Recent Court Rulings
A child reared in a home with parents of a different race will be apt to meet and want to marry a person of his or her parents' background, not its own.1
So read a 1954 Georgia statute which forbade transracial adoption. One might have expected that laws based solely on race would no longer be tolerated in U.S. society. In fact, recent decisions by the U.S. Supreme Court have stated that laws that consider race a factor are "inherently suspicious." The Court has also declared that the statutory use of race will be considered consitutional. only if it assists the interests of the government, is necessary, and is "precisely tailored."2
In 1985, transracial adoption is a legal form of child placement in every state. Nevertheless, when adoptions or custody petitions are interracial, they are often denied by the court, initially or on appeal, for no other reason than race.
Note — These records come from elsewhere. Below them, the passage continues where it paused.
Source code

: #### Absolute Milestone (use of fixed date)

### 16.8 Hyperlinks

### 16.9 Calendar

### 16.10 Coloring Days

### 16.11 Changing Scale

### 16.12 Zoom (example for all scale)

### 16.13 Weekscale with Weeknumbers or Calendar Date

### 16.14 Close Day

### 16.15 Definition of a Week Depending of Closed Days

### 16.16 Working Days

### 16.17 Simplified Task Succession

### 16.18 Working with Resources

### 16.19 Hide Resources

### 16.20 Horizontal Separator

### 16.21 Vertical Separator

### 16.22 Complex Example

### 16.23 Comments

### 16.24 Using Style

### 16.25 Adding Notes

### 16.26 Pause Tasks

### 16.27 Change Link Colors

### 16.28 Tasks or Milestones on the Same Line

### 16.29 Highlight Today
In a 1968 law review article, Susan Grossman argued that decisions against transracial placements, based solely on the criterion of race, are a violation of the Fourteenth Amendment.3
No State shall . . . deprive any person of life, liberty or property without due process of law; nor deny to any person within its jurisdiction the equal protection of the laws.
The test of the equal protection standard is "essentially one of reasonableness; the equal protection clause requires the states to exercise their powers so as not to discriminate between their inhabitants except upon some reasonable differentiation fairly related to the object of regulation."4Thus, regarding TRA, the courts have been charged with the task of deciding if the use of race as a factor in adoption proceedings is reasonable in light of the judicial purpose, which is to determine the best interests of the child.